§ **PROBLEM**
Please quote the items verbatim, from the first one through the line containing "part at (158, 561)", including that line.

## BEGIN SUPPLIED RECORDS

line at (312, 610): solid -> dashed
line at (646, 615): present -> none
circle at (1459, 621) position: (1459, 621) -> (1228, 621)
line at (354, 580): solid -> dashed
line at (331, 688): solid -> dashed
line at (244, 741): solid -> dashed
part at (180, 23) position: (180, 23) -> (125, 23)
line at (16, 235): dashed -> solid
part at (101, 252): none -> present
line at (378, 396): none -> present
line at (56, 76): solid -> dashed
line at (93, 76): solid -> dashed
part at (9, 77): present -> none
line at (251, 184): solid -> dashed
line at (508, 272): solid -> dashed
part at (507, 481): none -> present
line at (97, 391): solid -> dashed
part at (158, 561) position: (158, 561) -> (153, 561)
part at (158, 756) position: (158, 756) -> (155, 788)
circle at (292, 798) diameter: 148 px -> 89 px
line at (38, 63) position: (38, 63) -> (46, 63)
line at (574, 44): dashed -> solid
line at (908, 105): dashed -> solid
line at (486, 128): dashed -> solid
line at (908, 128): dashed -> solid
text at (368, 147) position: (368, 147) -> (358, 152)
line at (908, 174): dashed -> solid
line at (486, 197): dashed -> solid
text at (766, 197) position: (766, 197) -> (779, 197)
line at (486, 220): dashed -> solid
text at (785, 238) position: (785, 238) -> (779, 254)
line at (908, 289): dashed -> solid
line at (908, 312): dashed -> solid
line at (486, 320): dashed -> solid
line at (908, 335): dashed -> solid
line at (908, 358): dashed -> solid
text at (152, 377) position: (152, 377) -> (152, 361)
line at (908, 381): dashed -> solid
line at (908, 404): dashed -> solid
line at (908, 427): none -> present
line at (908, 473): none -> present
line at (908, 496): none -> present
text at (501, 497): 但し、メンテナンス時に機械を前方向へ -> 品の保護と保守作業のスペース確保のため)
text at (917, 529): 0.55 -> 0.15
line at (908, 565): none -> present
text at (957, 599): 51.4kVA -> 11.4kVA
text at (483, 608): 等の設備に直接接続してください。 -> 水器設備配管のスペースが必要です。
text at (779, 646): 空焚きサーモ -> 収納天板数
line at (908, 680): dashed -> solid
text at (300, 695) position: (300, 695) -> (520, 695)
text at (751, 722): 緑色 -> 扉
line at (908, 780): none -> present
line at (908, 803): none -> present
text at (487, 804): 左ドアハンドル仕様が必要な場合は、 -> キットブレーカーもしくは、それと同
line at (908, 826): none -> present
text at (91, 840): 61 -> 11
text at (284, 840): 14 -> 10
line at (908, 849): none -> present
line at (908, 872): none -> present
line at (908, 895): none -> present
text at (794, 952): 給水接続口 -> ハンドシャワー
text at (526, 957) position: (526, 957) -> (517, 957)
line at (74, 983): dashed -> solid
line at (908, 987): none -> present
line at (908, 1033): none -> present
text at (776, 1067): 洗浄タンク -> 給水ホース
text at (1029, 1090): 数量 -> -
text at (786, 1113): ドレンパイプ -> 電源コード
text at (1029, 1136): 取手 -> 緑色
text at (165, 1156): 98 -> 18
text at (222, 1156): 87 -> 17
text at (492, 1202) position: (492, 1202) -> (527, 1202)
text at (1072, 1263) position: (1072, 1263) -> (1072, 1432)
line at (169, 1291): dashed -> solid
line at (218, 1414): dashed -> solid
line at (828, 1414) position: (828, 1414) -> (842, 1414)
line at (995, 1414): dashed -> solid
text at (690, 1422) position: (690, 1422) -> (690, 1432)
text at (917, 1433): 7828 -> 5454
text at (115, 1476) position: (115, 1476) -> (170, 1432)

## END SUPPLIED RECORDS

§ **WRITTEN SOLUTION**
line at (312, 610): solid -> dashed
line at (646, 615): present -> none
circle at (1459, 621) position: (1459, 621) -> (1228, 621)
line at (354, 580): solid -> dashed
line at (331, 688): solid -> dashed
line at (244, 741): solid -> dashed
part at (180, 23) position: (180, 23) -> (125, 23)
line at (16, 235): dashed -> solid
part at (101, 252): none -> present
line at (378, 396): none -> present
line at (56, 76): solid -> dashed
line at (93, 76): solid -> dashed
part at (9, 77): present -> none
line at (251, 184): solid -> dashed
line at (508, 272): solid -> dashed
part at (507, 481): none -> present
line at (97, 391): solid -> dashed
part at (158, 561) position: (158, 561) -> (153, 561)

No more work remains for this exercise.